*Directions for this task*: Word for word, transcribe the records that follow.

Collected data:
┌──
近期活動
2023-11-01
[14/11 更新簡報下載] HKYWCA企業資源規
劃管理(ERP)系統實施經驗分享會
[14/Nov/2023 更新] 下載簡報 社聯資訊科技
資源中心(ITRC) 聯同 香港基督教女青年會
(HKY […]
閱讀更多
└──
*Result of the task*:
近期活動
2023-11-01
[14/11 更新簡報下載] HKYWCA企業資源規
劃管理(ERP)系統實施經驗分享會
[14/Nov/2023 更新] 下載簡報 社聯資訊科技
資源中心(ITRC) 聯同 香港基督教女青年會
(HKY […]
閱讀更多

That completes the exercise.